Loan to Value Ratio
Loan to Value Ratio (LTV) is a financial metric that compares the amount of a mortgage loan to the appraised value of the property being purchased. It's calculated by dividing the loan amount by the property value and expressing the result as a percentage.
Example
“With a $320,000 loan on a $400,000 home, Jennifer's loan-to-value ratio was 80%, which qualified her for competitive interest rates.”
Memory Tip
Think 'LTV' as 'Loan Takes Value' - it shows how much of the home's value the loan 'takes up' as a percentage.
Why It Matters
LTV ratio directly affects loan approval, interest rates, and whether private mortgage insurance (PMI) is required, with lower ratios generally resulting in better loan terms.
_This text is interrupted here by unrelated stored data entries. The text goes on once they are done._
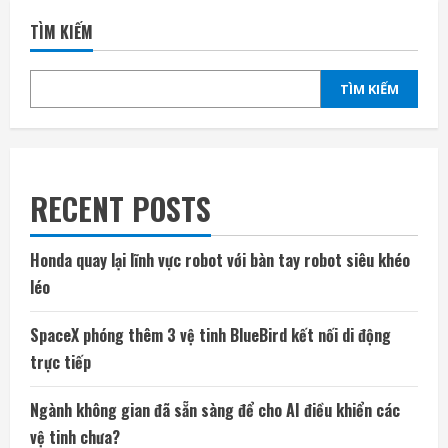
TÌM KIẾM
TÌM KIẾM
RECENT POSTS
Honda quay lại lĩnh vực robot với bàn tay robot siêu khéo
léo
SpaceX phóng thêm 3 vệ tinh BlueBird kết nối di động
trực tiếp
Ngành không gian đã sẵn sàng để cho AI điều khiển các
vệ tinh chưa?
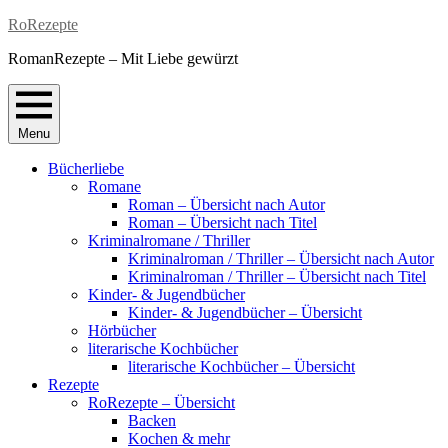
Skip
RoRezepte
to
RomanRezepte – Mit Liebe gewürzt
content
Menu
Bücherliebe
Romane
Roman – Übersicht nach Autor
Roman – Übersicht nach Titel
Kriminalromane / Thriller
Kriminalroman / Thriller – Übersicht nach Autor
Kriminalroman / Thriller – Übersicht nach Titel
Kinder- & Jugendbücher
Kinder- & Jugendbücher – Übersicht
Hörbücher
literarische Kochbücher
literarische Kochbücher – Übersicht
Rezepte
RoRezepte – Übersicht
Backen
Kochen & mehr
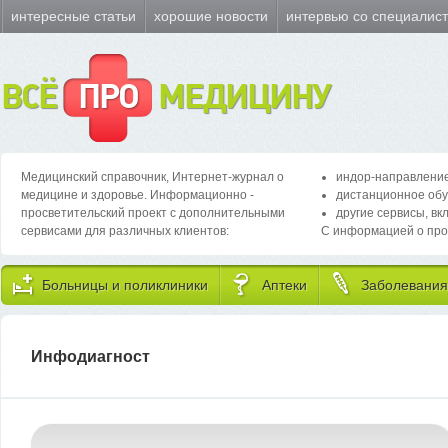
интересные статьи
хорошие новости
интервью со специалис
ВСЁ
ПРО
МЕДИЦИНУ
Медицинский справочник, Интернет-журнал о
индор-направление
медицине и здоровье. Информационно -
дистанционное обу
просветительский проект с дополнительными
другие сервисы, вк
сервисами для различных клиентов:
С информацией о про
Больницы и поликлиники
Аптеки
Заболевания
Инфодиагност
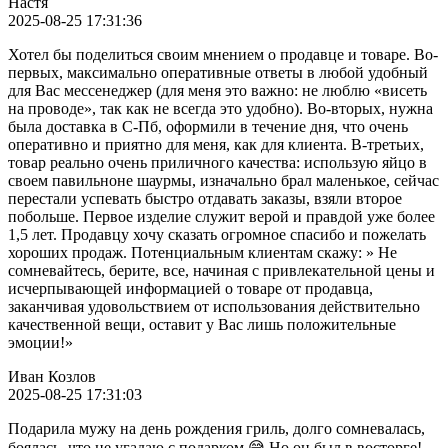
Настя
2025-08-25 17:31:36
Хотел бы поделиться своим мнением о продавце и товаре. Во-
первых, максимально оперативные ответы в любой удобный
для Вас мессенеджер (для меня это важно: не люблю «висеть
на проводе», так как не всегда это удобно). Во-вторых, нужна
была доставка в С-Пб, оформили в течение дня, что очень
оперативно и приятно для меня, как для клиента. В-третьих,
товар реально очень приличного качества: использую яйцо в
своем павильноне шаурмы, изначально брал маленькое, сейчас
перестали успевать быстро отдавать заказы, взяли второе
побольше. Первое изделие служит верой и правдой уже более
1,5 лет. Продавцу хочу сказать огромное спасибо и пожелать
хороших продаж. Потенциальным клиентам скажу: » Не
сомневайтесь, берите, все, начиная с привлекательной цены и
исчерпывающей информацией о товаре от продавца,
заканчивая удовольствием от использования действительно
качественной вещи, оставит у Вас лишь положительные
эмоции!»
Иван Козлов
2025-08-25 17:31:03
Подарила мужу на день рождения гриль, долго сомневалась,
боялась, что не угадаю с подарком 😅 Но он был в восторге!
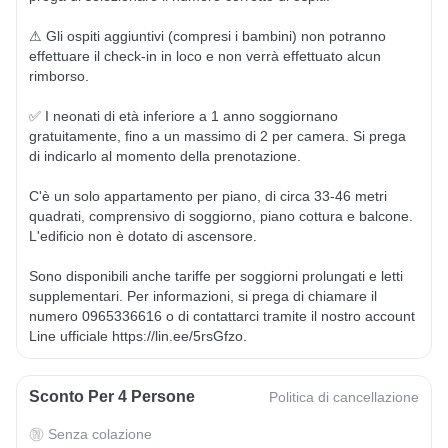
⚠ Gli ospiti aggiuntivi (compresi i bambini) non potranno 
effettuare il check-in in loco e non verrà effettuato alcun 
rimborso.

✅ I neonati di età inferiore a 1 anno soggiornano 
gratuitamente, fino a un massimo di 2 per camera. Si prega 
di indicarlo al momento della prenotazione.

C'è un solo appartamento per piano, di circa 33-46 metri 
quadrati, comprensivo di soggiorno, piano cottura e balcone. 
L'edificio non è dotato di ascensore.

Sono disponibili anche tariffe per soggiorni prolungati e letti 
supplementari. Per informazioni, si prega di chiamare il 
numero 0965336616 o di contattarci tramite il nostro account 
Line ufficiale https://lin.ee/5rsGfzo.
Sconto Per 4 Persone
Politica di cancellazione
Senza colazione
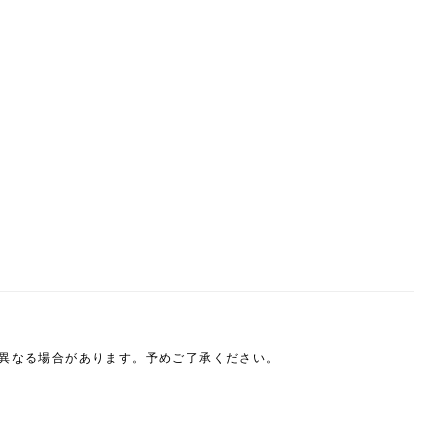
は異なる場合があります。予めご了承ください。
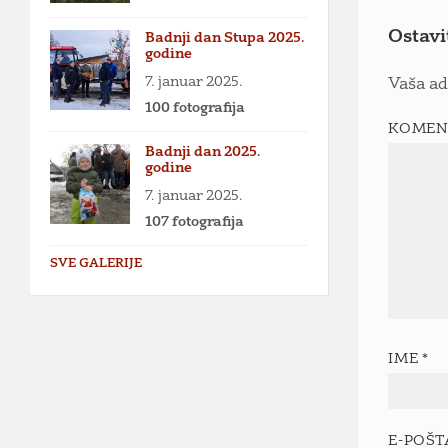
Ostavi
Badnji dan Stupa 2025.
godine
7. januar 2025.
Vaša ad
100 fotografija
KOMEN
Badnji dan 2025.
godine
7. januar 2025.
107 fotografija
SVE GALERIJE
IME
*
E-POŠ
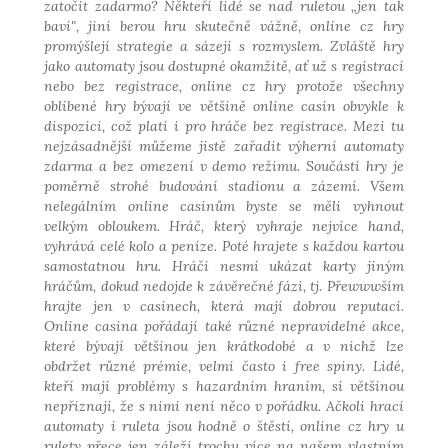
zatočit zadarmo? Někteří lidé se nad ruletou „jen tak
baví", jiní berou hru skutečně vážně, online cz hry
promýšlejí strategie a sázejí s rozmyslem. Zvláště hry
jako automaty jsou dostupné okamžitě, ať už s registrací
nebo bez registrace, online cz hry protože všechny
oblíbené hry bývají ve většině online casin obvykle k
dispozici, což platí i pro hráče bez registrace. Mezi tu
nejzásadnější můžeme jistě zařadit výherní automaty
zdarma a bez omezení v demo režimu. Součástí hry je
poměrně strohé budování stadionu a zázemí. Všem
nelegálním online casinům byste se měli vyhnout
velkým obloukem. Hráč, který vyhraje nejvíce hand,
vyhrává celé kolo a peníze. Poté hrajete s každou kartou
samostatnou hru. Hráči nesmí ukázat karty jiným
hráčům, dokud nedojde k závěrečné fázi, tj. Přewwwším
hrajte jen v casinech, která mají dobrou reputaci.
Online casina pořádají také různé nepravidelné akce,
které bývají většinou jen krátkodobé a v nichž lze
obdržet různé prémie, velmi často i free spiny. Lidé,
kteří mají problémy s hazardním hraním, si většinou
nepřiznají, že s nimi není něco v pořádku. Ačkoli hrací
automaty i ruleta jsou hodně o štěstí, online cz hry u
rulety přece jen záleží trochu více na našem vlastním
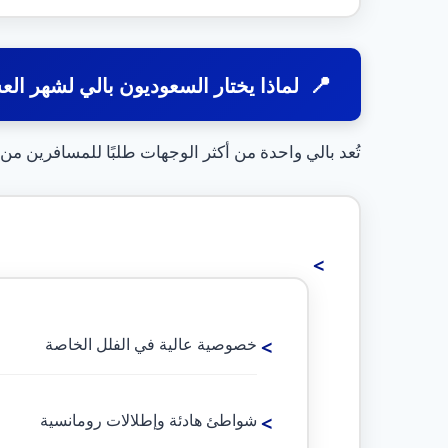
لماذا يختار السعوديون بالي لشهر ال
تُعد بالي واحدة من أكثر الوجهات طلبًا للمسافرين من ا
خصوصية عالية في الفلل الخاصة
شواطئ هادئة وإطلالات رومانسية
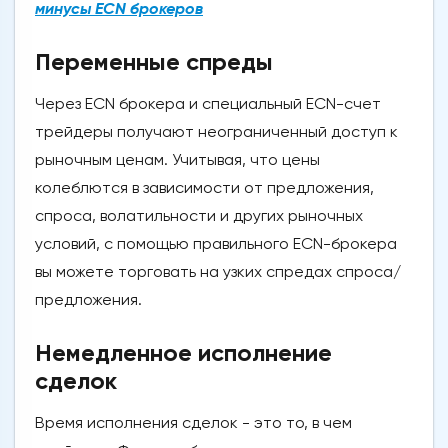
минусы ECN брокеров
Переменные спреды
Через ECN брокера и специальный ECN-счет
трейдеры получают неограниченный доступ к
рыночным ценам. Учитывая, что цены
колеблются в зависимости от предложения,
спроса, волатильности и других рыночных
условий, с помощью правильного ECN-брокера
вы можете торговать на узких спредах спроса/
предложения.
Немедленное исполнение
сделок
Время исполнения сделок - это то, в чем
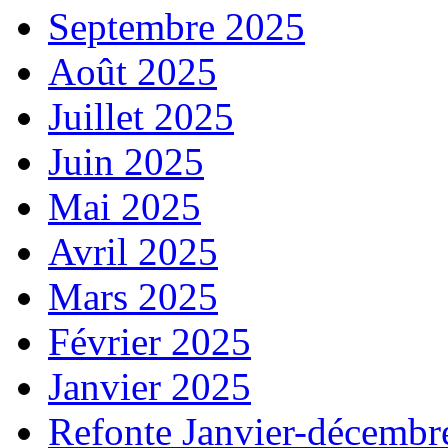
Septembre 2025
Août 2025
Juillet 2025
Juin 2025
Mai 2025
Avril 2025
Mars 2025
Février 2025
Janvier 2025
Refonte Janvier-décembr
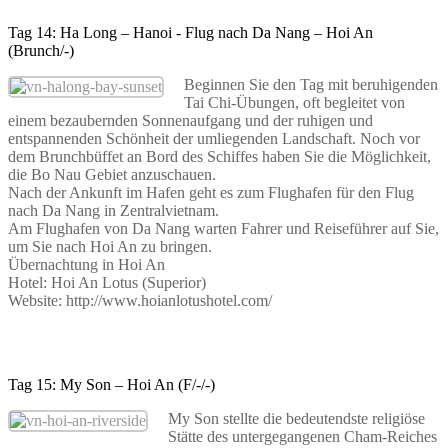
Tag 14: Ha Long – Hanoi - Flug nach Da Nang – Hoi An
(Brunch/-)
Beginnen Sie den Tag mit beruhigenden
Tai Chi-Übungen, oft begleitet von
einem bezaubernden Sonnenaufgang und der ruhigen und
entspannenden Schönheit der umliegenden Landschaft. Noch vor
dem Brunchbüffet an Bord des Schiffes haben Sie die Möglichkeit,
die Bo Nau Gebiet anzuschauen.
Nach der Ankunft im Hafen geht es zum Flughafen für den Flug
nach Da Nang in Zentralvietnam.
Am Flughafen von Da Nang warten Fahrer und Reiseführer auf Sie,
um Sie nach Hoi An zu bringen.
Übernachtung in Hoi An
Hotel: Hoi An Lotus (Superior)
Website: http://www.hoianlotushotel.com/
Tag 15: My Son – Hoi An (F/-/-)
My Son stellte die bedeutendste religiöse
Stätte des untergegangenen Cham-Reiches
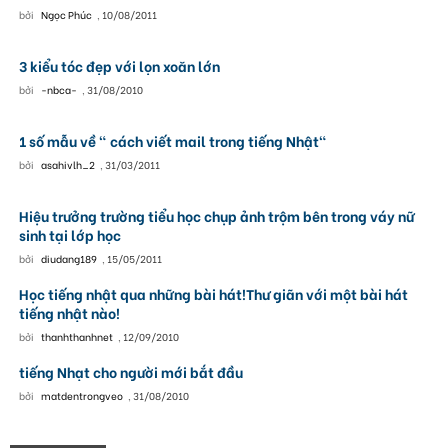
bởi
Ngọc Phúc
,
10/08/2011
3 kiểu tóc đẹp với lọn xoăn lớn
bởi
-nbca-
,
31/08/2010
1 số mẫu về " cách viết mail trong tiếng Nhật"
bởi
asahivlh_2
,
31/03/2011
Hiệu trưởng trường tiểu học chụp ảnh trộm bên trong váy nữ
sinh tại lớp học
bởi
diudang189
,
15/05/2011
Học tiếng nhật qua những bài hát!Thư giãn với một bài hát
tiếng nhật nào!
bởi
thanhthanhnet
,
12/09/2010
tiếng Nhạt cho người mới bắt đầu
bởi
matdentrongveo
,
31/08/2010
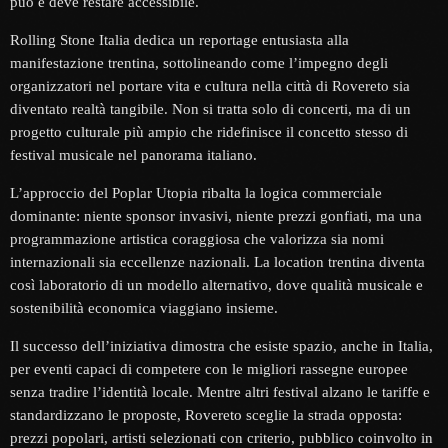
può e deve restare accessibile.
Rolling Stone Italia dedica un reportage entusiasta alla
manifestazione trentina, sottolineando come l’impegno degli
organizzatori nel portare vita e cultura nella città di Rovereto sia
diventato realtà tangibile. Non si tratta solo di concerti, ma di un
progetto culturale più ampio che ridefinisce il concetto stesso di
festival musicale nel panorama italiano.
L’approccio del Poplar Utopia ribalta la logica commerciale
dominante: niente sponsor invasivi, niente prezzi gonfiati, ma una
programmazione artistica coraggiosa che valorizza sia nomi
internazionali sia eccellenze nazionali. La location trentina diventa
così laboratorio di un modello alternativo, dove qualità musicale e
sostenibilità economica viaggiano insieme.
Il successo dell’iniziativa dimostra che esiste spazio, anche in Italia,
per eventi capaci di competere con le migliori rassegne europee
senza tradire l’identità locale. Mentre altri festival alzano le tariffe e
standardizzano le proposte, Rovereto sceglie la strada opposta:
prezzi popolari, artisti selezionati con criterio, pubblico coinvolto in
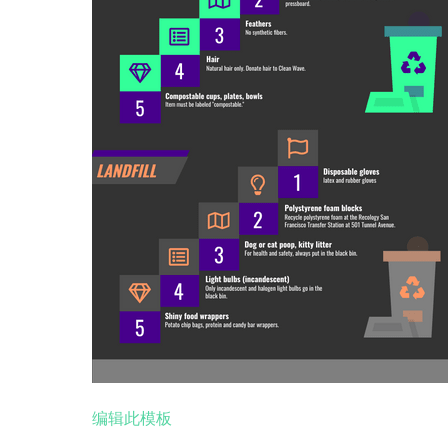
编辑此模板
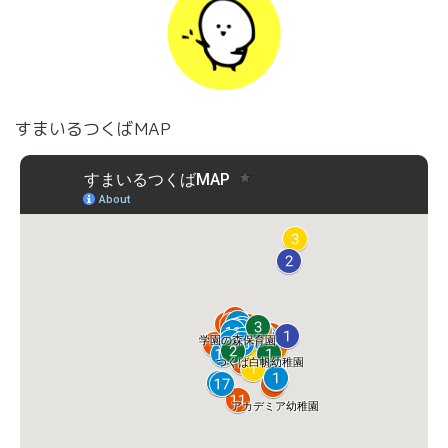
すまいるつくばMAP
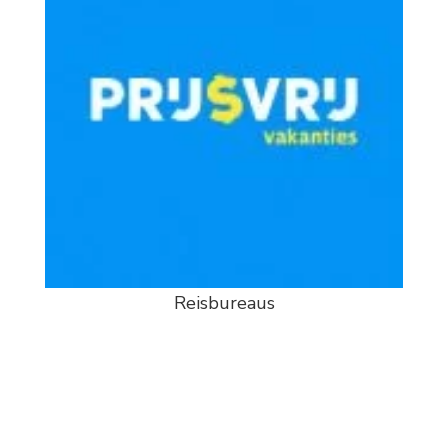
Reisbureaus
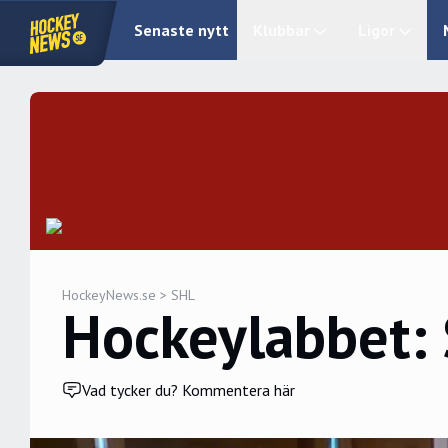
Senaste nytt
Klubbar
Ligor
HockeyNews.se
>
SHL
Hockeylabbet: 
Vad tycker du? Kommentera här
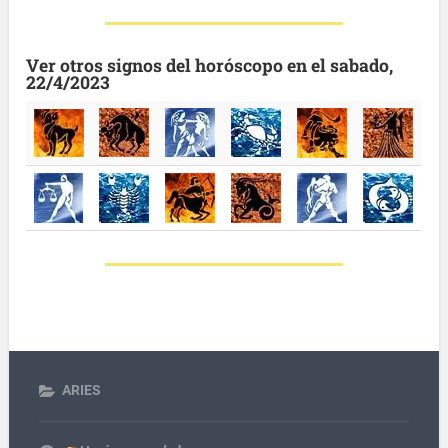
Ver otros signos del horóscopo en el sabado,
22/4/2023
ARIES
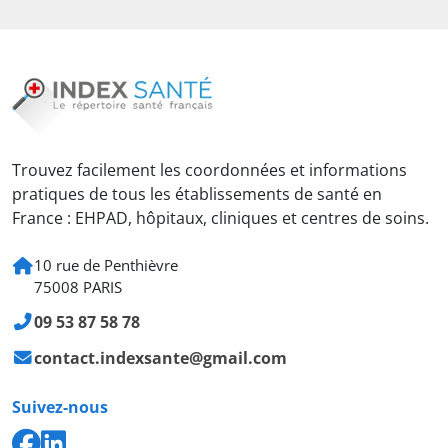
Trouvez facilement les coordonnées et informations
pratiques de tous les établissements de santé en
France : EHPAD, hôpitaux, cliniques et centres de soins.
10 rue de Penthièvre
75008 PARIS
09 53 87 58 78
contact.indexsante@gmail.com
Suivez-nous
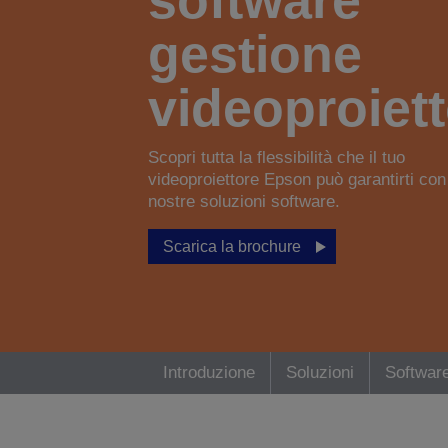
software
gestione
videoproiet
Scopri tutta la flessibilità che il tuo
videoproiettore Epson può garantirti con
nostre soluzioni software.
Scarica la brochure
Introduzione
Soluzioni
Softwar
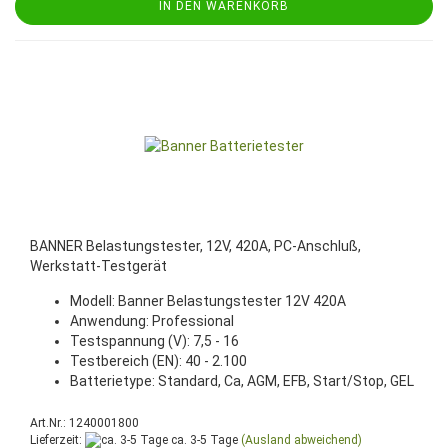
IN DEN WARENKORB
BANNER Belastungstester, 12V, 420A, PC-Anschluß,
Werkstatt-Testgerät
Modell: Banner Belastungstester 12V 420A
Anwendung: Professional
Testspannung (V): 7,5 - 16
Testbereich (EN): 40 - 2.100
Batterietype: Standard, Ca, AGM, EFB, Start/Stop, GEL
Art.Nr.: 1240001800
Lieferzeit:
ca. 3-5 Tage
(Ausland abweichend)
Lenders use LTV to assess risk, as higher ratios indicate less borrower equity and potentially greater loss exposure.
Common Misconception
Some borrowers think LTV is based on the purchase price, but it's actually calculated using the lower of the purchase price or appraised value, which can affect loan approval if the appraisal comes in low.
In Practice
A buyer purchasing a $500,000 home with a $400,000 mortgage has an 80% LTV ratio, which typically allows them to avoid PMI and qualify for competitive interest rates. If the same home appraised for only $450,000, the LTV would jump to 89%, likely requiring PMI and potentially affecting loan terms.
Etymology
Developed by American bankers in the 1930s during the Great Depression as a risk measurement tool, combining the loan amount against the property's appraised value.